Mr Stewart will give a short talk, offering a timeline of the Government’s negotiation, in addition to an explanation of the contents of the Withdrawal Agreement and the Political Declaration. He will make the case for the Prime Minister’s Brexit Deal and will then answer questions from the audience on the subject. The event will take place at Newton Rigg Conference Centre and will last for an hour, with plenty of time for constituents to engage their MP on one of the biggest issues to face the country since the Second World War.

Mr Stewart has been a strong supporter of the Prime Minister’s Brexit Deal since its announcement last month. To that end, he has appeared on local radio and given comments to local newspapers and, nationally, has promoted the Brexit Deal on Newsnight, the PM Programme and Politics Live, arguing that it gives the country the best of both worlds: economic certainty, control over immigration and an exit from the European Union. On Friday he will make this argument directly to his constituents, just as he has done in the past on issues that have affected them.

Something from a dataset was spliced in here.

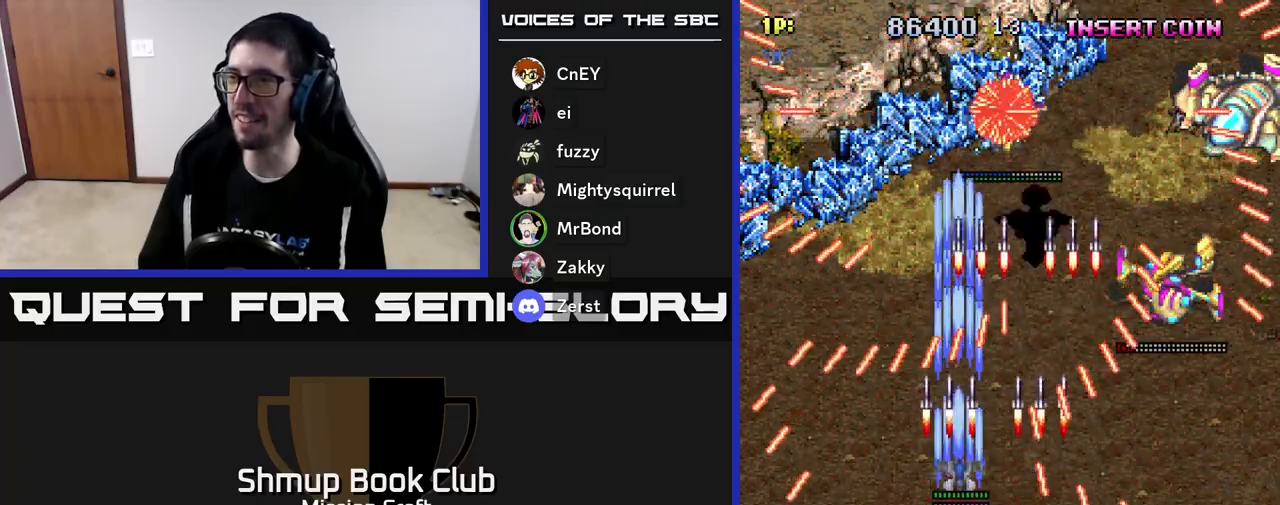
{"buttons": ["R2", "DPAD_RIGHT"], "left_stick": "center", "events": [[83, "DPAD_RIGHT", "down"]]}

Rory said, “I’m very much looking forward to Friday. The Brexit Deal, which the Prime Minister has negotiated, offers something to both Brexiteers and Remainers alike, and I will make this argument directly to the audience in my first public meeting on this subject since 2016. We need to unite around this deal, to heal the divisions of the referendum and to recognise the benefits and opportunities that it will bring. Public debate is the lifeblood of our democracy and, just as at meetings on issues such as the future of Lazonby Fire Station, I am confident that we can reach a consensus”.